* BRIEF: Search the listing below for the word "assign" and return each line that contains it.

* EXERCISE INPUT:
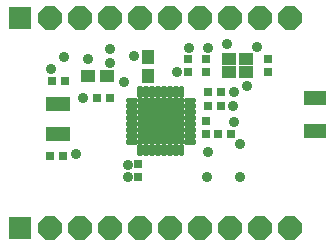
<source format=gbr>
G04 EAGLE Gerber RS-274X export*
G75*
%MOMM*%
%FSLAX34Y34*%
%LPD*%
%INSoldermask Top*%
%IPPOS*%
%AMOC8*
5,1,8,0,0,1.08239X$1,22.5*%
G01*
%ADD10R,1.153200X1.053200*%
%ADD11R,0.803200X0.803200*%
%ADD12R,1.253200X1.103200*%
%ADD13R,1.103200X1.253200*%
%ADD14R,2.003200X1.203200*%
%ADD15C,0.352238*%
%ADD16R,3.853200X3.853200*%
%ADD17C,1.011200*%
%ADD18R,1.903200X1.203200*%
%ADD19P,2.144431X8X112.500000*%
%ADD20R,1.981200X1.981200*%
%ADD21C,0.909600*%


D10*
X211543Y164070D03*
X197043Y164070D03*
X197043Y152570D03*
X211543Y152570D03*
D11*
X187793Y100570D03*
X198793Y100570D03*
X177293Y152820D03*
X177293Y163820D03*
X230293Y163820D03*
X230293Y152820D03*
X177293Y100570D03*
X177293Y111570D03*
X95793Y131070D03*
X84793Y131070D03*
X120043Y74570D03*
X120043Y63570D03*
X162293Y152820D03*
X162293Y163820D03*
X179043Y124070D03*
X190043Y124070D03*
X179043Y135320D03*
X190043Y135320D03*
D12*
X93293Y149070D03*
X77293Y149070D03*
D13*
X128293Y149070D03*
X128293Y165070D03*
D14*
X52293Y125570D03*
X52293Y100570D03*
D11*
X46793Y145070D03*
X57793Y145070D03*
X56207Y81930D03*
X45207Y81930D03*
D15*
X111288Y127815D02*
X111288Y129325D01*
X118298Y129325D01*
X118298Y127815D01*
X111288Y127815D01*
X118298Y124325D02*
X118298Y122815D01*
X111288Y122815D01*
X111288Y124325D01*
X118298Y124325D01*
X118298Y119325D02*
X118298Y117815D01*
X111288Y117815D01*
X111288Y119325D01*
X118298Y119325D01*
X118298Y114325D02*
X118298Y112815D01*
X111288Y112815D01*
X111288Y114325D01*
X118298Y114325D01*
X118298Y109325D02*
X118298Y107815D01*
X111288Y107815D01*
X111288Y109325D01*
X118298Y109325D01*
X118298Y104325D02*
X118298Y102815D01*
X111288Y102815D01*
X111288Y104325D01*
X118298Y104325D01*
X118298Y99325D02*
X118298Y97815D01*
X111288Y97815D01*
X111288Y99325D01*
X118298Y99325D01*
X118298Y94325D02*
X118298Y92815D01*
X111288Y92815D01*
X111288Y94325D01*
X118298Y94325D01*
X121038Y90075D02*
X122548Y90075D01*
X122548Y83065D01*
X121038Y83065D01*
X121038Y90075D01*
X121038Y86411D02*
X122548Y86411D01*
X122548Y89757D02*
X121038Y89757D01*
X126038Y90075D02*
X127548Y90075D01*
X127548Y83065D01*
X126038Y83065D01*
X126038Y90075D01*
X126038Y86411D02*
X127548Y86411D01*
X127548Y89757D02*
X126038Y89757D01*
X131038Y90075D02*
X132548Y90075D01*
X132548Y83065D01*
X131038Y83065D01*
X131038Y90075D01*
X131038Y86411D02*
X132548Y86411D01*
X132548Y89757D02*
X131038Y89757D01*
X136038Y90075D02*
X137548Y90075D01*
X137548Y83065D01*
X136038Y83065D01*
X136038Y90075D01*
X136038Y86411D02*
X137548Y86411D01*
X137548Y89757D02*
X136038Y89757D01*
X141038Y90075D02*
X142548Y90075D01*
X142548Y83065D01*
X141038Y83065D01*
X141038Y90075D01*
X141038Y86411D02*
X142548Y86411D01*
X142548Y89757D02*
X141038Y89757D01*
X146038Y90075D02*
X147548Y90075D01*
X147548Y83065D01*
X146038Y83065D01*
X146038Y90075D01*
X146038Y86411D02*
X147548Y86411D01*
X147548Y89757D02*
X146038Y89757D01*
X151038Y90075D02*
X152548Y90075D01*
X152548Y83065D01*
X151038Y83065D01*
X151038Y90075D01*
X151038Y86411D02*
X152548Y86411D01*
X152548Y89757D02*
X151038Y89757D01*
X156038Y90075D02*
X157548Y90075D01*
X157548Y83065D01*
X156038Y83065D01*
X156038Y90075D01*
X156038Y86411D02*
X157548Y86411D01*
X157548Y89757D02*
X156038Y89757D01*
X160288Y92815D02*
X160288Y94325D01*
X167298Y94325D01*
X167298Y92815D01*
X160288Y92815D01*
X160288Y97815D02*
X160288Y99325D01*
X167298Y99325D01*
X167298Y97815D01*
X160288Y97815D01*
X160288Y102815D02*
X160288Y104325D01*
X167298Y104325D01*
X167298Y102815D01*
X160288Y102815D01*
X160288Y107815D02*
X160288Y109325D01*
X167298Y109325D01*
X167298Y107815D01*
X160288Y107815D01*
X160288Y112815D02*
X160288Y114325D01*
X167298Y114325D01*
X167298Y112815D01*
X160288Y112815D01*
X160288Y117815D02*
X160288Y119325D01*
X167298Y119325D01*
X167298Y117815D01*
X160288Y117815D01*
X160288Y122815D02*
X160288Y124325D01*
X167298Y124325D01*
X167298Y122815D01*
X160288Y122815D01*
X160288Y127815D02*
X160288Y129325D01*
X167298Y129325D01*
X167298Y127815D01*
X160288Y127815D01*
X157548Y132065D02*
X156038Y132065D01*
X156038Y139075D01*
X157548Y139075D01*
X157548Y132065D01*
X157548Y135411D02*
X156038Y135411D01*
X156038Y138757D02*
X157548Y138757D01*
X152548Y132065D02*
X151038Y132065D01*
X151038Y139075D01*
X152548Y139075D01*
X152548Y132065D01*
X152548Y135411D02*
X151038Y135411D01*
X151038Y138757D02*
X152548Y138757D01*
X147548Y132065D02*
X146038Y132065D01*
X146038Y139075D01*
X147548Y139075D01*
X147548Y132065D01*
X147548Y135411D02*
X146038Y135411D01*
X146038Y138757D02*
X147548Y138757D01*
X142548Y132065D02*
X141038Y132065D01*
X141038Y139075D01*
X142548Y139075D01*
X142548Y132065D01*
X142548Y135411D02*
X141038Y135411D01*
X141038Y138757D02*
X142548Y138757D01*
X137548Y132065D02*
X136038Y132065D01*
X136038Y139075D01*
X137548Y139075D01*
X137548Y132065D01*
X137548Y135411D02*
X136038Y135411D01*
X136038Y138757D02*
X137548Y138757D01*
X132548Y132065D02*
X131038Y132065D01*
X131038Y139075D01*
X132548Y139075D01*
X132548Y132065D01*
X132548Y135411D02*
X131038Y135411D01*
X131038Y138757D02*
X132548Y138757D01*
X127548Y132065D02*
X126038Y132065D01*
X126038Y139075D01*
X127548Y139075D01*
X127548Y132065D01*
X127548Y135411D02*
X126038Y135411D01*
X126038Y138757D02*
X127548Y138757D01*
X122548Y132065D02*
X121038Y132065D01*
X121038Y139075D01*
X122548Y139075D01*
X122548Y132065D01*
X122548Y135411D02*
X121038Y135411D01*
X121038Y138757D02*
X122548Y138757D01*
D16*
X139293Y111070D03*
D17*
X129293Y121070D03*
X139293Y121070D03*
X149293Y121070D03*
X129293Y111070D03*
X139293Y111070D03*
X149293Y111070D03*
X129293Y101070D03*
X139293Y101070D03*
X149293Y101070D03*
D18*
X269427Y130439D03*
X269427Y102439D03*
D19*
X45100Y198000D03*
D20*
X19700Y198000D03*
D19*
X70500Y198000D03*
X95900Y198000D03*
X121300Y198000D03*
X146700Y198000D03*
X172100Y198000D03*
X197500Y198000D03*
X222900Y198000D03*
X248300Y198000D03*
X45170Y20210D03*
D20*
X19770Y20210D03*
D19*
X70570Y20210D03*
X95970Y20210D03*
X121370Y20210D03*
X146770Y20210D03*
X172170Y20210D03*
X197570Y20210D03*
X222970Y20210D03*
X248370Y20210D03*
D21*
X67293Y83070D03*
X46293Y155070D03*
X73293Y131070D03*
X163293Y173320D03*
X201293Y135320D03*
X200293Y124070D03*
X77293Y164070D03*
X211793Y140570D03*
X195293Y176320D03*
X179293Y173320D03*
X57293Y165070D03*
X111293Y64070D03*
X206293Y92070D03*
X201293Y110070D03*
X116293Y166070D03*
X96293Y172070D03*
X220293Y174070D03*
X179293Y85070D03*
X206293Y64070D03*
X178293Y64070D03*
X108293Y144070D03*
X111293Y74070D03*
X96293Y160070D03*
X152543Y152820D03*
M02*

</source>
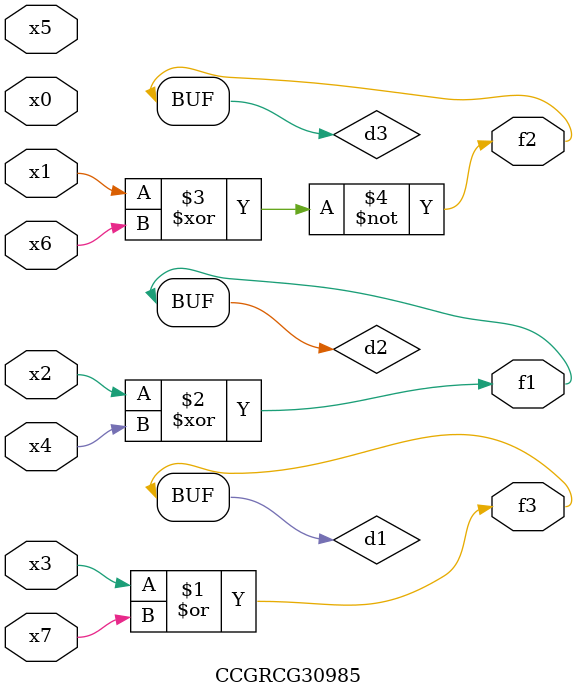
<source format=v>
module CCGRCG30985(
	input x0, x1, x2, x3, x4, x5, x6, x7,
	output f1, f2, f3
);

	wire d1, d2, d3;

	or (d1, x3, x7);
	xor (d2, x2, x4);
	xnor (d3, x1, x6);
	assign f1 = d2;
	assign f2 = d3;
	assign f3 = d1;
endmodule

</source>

* RESULT BELOW:
	assign f1 = d2;
	assign f2 = d3;
	assign f3 = d1;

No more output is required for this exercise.